= Dawud al-Antaki =

16th century Syrian physician and pharmacist

Dawud Ibn Umar Al-Antaki also known as Dawud Al-Antaki (داود الأنطاكي) was a blind Muslim physician and pharmacist active in Cairo. He was born during the 16th century in Al-Fu'ah and died around in Mecca in 1597. He lived most of his life in Antioch before made a pilgrimage to Mecca and took advantage of the trip to visited Damascus and Cairo. He will then settle in Mecca.

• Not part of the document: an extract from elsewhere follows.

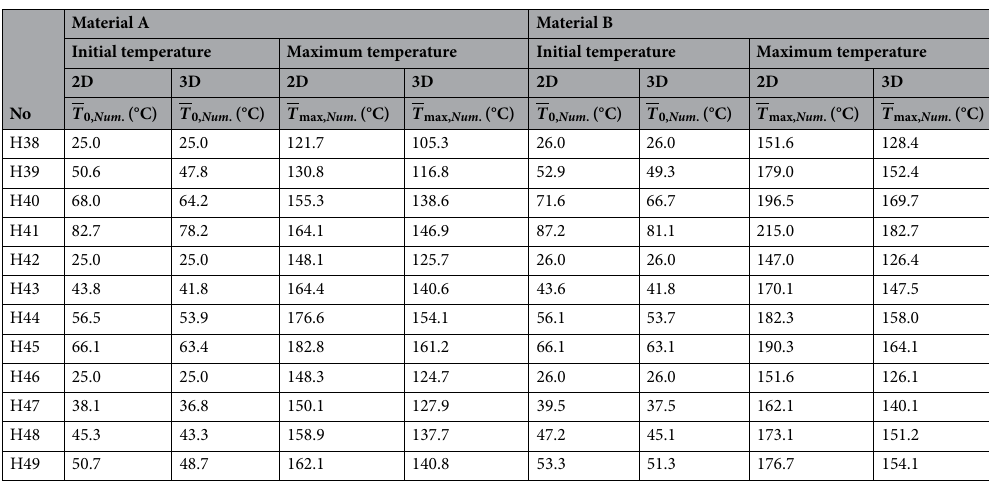
Table 10. Results of numerical calculations: initial temperature and maximum temperature on the contact surface during braking.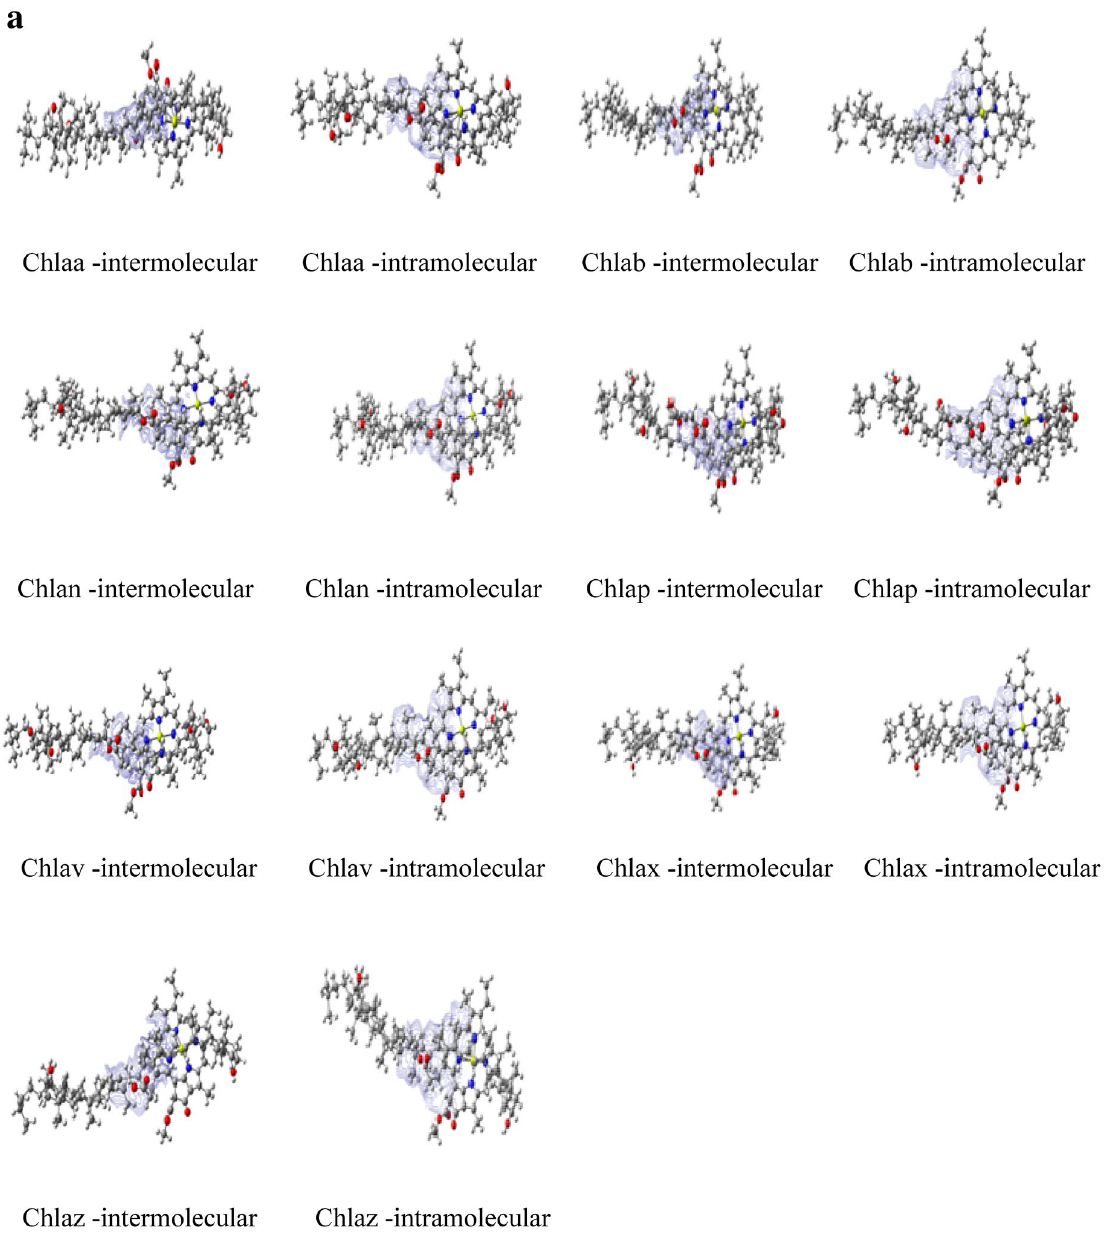
Figure 3. ( a ) Intermolecular and Intramolecular interactions of Chl a -carotenoid complexes by IGMPLOT. The visualized images have been taken from Gaussview programme. ( b ) Intermolecular and Intramolecular interactions of Chlb-carotenoid complexes by IGMPLOT. The visualized images have been taken from Gaussview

After the heyday of medicine in the medieval Islamic world, Daud Al-Antaki was one of three great names in the field of Arabic medicine in the 14th and 15th centuries CE, alongside the Iraqi scholar Yusuf Ibn Ismail Al-Kutbi and the Ottoman physician Khadir Ibn Ali Hajji Basa.

==Works==

===Tadhkr Al Qabb===
Tadhkir al-Qabb is a three-part medical book dealing with herbal medicines and includes descriptions of over 3,000 medicinal and aromatic plants.

=== Others ===
Daud al-Antaki also wrote The Book of Precious Kohl for the Evacuation of the President's Eyes an explanation of Ibn Sina's poem. He also wrote three books on astronomy, some books on logic and a book on psychiatry that contains hadiths in medical advice.